Conditional gifting... are you trying to rule from the grave?
Don't feel like graduating? Say goodbye to your inheritance!
Conditional gifts in wills in my experience are not overly common, however when such gifts are included the impact can be significant.
In Australia, there have been examples of conditional gifts in wills being tested as to their validity. For instance, the New South Wales Supreme Court in the case ofCarolyn Margaret Hickin v Robyn Patricia Carroll & Ors (No.2)  NSWSC 1059concerned a deceased, Mr Carroll, whom included in his will conditional gifts to his children which would take effect on the basis of them:
- firstly, attending his funeral; and
- secondly, being baptised into the Roman Catholic Church within three months of his dealth. Mr Carroll's children are practising Jehovah's Witnesses.

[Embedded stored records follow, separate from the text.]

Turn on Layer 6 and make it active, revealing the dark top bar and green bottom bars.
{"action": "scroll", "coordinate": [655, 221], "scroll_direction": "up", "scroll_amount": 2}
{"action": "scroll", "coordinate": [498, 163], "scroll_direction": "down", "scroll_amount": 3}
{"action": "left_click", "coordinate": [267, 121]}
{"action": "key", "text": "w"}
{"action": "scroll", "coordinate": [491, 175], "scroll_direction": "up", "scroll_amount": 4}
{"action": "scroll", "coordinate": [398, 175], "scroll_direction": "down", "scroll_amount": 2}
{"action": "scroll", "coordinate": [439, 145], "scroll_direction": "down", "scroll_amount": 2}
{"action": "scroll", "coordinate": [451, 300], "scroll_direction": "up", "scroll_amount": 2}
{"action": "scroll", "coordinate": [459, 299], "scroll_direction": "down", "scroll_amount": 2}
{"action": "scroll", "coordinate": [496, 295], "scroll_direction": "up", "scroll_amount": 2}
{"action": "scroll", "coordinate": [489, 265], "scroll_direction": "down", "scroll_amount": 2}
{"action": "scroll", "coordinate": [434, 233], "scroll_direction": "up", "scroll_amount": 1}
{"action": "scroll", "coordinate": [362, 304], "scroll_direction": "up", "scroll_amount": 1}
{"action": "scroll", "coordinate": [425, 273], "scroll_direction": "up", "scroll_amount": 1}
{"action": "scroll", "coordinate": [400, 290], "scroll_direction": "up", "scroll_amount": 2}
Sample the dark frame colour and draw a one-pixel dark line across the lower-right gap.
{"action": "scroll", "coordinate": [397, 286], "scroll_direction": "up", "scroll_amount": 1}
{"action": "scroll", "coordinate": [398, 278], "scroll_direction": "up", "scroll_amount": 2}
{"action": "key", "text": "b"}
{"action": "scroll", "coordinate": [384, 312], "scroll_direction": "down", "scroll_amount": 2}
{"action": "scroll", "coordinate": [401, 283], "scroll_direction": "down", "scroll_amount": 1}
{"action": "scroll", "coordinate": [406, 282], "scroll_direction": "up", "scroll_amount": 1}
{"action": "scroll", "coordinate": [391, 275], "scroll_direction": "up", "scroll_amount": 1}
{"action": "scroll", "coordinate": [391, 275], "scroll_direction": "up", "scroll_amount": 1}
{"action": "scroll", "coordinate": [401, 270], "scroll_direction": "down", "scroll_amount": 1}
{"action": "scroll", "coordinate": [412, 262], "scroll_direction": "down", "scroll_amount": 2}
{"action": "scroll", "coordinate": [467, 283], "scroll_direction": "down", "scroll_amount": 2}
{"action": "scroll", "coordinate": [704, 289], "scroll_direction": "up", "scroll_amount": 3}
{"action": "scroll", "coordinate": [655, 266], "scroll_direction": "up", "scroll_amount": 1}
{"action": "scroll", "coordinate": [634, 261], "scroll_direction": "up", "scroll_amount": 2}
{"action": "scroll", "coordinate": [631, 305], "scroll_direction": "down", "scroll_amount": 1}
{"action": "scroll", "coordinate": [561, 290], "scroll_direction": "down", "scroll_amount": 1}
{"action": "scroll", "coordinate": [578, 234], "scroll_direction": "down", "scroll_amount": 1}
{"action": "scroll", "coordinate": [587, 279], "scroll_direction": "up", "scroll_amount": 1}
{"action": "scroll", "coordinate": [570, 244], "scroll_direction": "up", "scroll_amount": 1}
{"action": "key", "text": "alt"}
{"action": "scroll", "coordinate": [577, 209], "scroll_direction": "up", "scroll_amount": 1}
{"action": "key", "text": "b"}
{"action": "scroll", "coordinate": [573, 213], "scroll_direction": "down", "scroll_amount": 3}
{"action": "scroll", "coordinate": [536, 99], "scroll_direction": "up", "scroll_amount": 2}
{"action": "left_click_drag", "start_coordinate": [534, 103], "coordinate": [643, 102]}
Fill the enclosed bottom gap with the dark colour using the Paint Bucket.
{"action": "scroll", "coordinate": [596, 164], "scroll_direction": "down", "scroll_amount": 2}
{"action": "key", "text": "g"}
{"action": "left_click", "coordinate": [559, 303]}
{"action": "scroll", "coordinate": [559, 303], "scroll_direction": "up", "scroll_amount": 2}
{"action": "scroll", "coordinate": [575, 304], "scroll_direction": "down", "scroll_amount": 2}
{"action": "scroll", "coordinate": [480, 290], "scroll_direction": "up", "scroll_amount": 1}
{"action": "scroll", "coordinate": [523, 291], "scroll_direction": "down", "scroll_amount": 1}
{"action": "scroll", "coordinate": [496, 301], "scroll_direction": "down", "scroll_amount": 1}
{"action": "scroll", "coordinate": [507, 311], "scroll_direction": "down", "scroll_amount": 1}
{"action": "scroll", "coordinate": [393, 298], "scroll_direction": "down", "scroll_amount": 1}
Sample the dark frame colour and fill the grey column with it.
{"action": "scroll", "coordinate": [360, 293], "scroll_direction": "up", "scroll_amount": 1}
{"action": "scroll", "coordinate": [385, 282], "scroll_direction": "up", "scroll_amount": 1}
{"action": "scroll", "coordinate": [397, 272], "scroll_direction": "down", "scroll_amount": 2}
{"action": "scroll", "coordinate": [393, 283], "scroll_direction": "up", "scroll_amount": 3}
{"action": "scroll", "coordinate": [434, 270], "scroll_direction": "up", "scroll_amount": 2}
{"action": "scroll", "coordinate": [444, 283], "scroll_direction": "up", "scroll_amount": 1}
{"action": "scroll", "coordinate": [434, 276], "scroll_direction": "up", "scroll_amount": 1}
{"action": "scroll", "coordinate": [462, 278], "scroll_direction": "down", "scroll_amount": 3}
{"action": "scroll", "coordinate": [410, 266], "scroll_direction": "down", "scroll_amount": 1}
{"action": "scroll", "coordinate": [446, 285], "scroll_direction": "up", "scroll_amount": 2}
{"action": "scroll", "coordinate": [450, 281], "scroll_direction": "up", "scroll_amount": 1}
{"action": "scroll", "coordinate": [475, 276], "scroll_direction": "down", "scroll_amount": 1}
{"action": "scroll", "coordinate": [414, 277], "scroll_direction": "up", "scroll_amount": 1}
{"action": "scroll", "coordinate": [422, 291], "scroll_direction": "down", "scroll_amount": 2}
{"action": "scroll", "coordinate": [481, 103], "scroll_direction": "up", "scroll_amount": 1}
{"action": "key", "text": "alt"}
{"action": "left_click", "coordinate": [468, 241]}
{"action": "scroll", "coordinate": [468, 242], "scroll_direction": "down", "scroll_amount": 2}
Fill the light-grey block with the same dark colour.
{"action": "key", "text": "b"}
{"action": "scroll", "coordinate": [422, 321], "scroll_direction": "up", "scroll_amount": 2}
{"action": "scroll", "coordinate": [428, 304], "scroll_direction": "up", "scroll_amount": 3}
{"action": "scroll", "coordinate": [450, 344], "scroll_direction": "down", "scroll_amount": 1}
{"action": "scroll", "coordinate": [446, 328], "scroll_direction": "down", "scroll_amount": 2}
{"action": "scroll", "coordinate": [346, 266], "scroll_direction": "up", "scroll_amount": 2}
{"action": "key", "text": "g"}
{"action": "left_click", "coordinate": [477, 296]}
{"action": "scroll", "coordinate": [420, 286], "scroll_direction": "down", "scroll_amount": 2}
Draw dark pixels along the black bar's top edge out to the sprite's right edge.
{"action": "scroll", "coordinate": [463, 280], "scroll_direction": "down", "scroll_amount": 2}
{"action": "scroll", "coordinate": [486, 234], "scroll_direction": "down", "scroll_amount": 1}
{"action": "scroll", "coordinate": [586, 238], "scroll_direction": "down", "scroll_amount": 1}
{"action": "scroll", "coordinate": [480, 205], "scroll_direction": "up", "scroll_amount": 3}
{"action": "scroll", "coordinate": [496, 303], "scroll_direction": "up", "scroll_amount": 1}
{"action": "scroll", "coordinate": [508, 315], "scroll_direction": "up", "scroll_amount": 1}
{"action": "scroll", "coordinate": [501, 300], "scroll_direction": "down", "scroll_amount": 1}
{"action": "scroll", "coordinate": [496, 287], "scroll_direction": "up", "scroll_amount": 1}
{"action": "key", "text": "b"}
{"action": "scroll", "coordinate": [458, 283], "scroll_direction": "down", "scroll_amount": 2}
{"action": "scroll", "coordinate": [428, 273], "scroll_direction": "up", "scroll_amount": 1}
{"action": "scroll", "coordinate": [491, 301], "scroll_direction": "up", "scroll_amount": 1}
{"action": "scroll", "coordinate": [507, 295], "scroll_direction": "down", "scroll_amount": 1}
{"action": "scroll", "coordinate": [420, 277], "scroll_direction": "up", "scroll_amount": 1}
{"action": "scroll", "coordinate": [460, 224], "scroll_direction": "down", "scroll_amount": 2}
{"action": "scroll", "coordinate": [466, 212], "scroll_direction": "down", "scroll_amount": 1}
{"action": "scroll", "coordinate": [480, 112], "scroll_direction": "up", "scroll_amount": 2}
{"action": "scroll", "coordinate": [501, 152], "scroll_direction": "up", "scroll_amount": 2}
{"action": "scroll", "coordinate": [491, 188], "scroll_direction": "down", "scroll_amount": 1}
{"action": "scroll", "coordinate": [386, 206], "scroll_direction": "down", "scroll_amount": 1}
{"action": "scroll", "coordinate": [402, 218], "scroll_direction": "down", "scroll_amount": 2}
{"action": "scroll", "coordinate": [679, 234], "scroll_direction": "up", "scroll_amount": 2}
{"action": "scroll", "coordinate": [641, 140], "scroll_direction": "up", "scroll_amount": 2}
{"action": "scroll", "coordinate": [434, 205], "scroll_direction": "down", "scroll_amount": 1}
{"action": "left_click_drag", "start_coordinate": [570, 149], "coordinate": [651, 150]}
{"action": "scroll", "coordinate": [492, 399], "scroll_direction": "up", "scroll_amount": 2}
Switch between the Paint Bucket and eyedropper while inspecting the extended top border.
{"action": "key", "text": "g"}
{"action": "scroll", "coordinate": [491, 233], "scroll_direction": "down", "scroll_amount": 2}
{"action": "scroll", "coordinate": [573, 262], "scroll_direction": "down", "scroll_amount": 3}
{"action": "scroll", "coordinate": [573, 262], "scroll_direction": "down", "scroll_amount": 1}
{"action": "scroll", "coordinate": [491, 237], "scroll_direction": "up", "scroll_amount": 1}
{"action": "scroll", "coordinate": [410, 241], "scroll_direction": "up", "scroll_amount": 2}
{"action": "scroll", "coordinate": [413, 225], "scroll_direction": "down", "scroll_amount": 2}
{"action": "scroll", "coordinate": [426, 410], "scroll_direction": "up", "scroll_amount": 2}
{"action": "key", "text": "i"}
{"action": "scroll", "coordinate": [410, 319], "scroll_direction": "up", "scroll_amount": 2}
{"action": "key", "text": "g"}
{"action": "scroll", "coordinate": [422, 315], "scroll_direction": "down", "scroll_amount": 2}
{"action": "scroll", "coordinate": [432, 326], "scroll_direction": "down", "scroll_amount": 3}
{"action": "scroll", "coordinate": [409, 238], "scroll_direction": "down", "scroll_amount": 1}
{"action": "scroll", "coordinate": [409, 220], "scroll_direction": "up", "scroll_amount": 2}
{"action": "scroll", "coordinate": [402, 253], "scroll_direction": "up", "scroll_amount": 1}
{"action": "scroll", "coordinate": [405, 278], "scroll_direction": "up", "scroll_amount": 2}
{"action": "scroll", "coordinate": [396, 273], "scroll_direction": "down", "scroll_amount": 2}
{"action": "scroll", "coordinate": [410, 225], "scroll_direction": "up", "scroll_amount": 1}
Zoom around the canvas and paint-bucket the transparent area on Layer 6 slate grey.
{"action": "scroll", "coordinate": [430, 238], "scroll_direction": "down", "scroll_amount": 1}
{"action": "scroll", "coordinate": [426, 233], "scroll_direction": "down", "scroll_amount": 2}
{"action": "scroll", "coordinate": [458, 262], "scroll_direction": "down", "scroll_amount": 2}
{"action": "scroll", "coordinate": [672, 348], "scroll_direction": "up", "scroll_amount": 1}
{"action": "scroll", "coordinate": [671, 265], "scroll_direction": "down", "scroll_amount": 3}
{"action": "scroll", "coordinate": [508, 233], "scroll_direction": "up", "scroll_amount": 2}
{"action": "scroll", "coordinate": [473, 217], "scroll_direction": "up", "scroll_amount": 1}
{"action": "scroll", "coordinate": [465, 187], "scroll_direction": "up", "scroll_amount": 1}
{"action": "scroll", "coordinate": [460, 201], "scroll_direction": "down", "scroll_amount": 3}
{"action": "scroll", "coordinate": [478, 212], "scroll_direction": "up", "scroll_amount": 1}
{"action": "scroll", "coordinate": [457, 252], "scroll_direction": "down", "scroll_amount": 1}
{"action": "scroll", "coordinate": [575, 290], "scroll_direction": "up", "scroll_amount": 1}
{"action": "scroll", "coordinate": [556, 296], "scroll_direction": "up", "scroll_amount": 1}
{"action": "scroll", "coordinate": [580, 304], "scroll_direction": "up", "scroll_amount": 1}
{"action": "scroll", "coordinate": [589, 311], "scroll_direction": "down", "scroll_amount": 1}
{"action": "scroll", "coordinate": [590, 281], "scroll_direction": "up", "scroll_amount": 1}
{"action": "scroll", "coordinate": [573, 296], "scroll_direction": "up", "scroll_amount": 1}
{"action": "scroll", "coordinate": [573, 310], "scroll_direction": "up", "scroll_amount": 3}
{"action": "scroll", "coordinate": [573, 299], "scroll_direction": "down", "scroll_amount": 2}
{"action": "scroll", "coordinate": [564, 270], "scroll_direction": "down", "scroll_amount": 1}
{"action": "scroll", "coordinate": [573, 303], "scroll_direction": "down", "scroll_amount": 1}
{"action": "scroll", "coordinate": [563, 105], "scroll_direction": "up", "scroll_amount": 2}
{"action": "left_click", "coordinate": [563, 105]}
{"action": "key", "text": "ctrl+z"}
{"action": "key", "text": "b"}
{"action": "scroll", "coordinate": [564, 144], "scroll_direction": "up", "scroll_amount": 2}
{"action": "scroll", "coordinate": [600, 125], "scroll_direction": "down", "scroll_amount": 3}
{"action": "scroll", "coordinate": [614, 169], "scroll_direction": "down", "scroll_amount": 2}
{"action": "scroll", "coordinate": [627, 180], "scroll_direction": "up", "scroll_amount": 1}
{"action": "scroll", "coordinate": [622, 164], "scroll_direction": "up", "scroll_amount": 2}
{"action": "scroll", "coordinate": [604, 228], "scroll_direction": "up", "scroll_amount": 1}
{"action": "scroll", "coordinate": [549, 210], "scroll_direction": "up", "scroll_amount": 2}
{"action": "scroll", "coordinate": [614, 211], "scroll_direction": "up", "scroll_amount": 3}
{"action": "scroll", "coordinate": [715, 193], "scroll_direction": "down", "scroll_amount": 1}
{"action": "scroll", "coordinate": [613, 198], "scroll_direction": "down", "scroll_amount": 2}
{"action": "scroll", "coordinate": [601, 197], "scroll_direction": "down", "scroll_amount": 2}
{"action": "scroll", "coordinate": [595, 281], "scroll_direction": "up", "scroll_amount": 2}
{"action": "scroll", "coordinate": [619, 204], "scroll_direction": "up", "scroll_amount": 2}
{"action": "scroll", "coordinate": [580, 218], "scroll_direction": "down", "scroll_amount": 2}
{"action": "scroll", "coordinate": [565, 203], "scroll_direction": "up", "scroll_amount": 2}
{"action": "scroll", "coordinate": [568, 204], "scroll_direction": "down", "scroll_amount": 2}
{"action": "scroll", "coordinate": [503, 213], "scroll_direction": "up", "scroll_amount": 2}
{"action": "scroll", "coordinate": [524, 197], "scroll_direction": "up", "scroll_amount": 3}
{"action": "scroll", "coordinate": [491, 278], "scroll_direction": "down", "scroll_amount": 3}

The Court upheld the validity of the conditional gifts in Mr Carroll's will.
Now from the United States, the New York post has, on 27 July 2015, reported on the last will and testament of a multi-millionaire with a $37m estate. The will contains some very prescriptive conditional gifts (full article here).
Mr Laboz who died earlier this year leaving two daughters aged 21 and 17 and a wife, included the following conditions in his will:
- His eldest daughter will get $500,000 for getting married, however only if her husband signs a sworn statement promising to keep his hands off the cash.
- She receives another $750,000 if she graduates "from an accredited university" and writes "100 words or less describing what she intends to do with the funds" - with the trustees appointed by the deceased to oversee her money, responsible for approving her essay.
- Both daughters get a big incentive to earn decent salaries by 2020. Each daughter is guaranteed to receive an annual payout of three times the income listed on their personal tax return.
- If the daughters have children and don't work outside the house, the trustees will give them each three percent of the value of their trust every January 1st. However this is only in relation to a "child born in wedlock".
The deceased's wife was not included as a beneficiary in the will because there was a prenuptial agreement in place. However, it is understood that they were married at the time of death and therefore the relevance of such agreement is questionable as it relates to the deceased estate.
Mr Laboz's level of control may be considered an extreme attempt at ruling from the grave; however may also be seen as a father trying to instill strong moral values down the generations.
As conditional gifts can be invalidated on the grounds of uncertainty, impossibility or as against public policy, it is important for clients considering any kind of conditional gift, regardless of the size of the estate, to consult with a specialist wills and estates lawyer prior to considering their inclusion.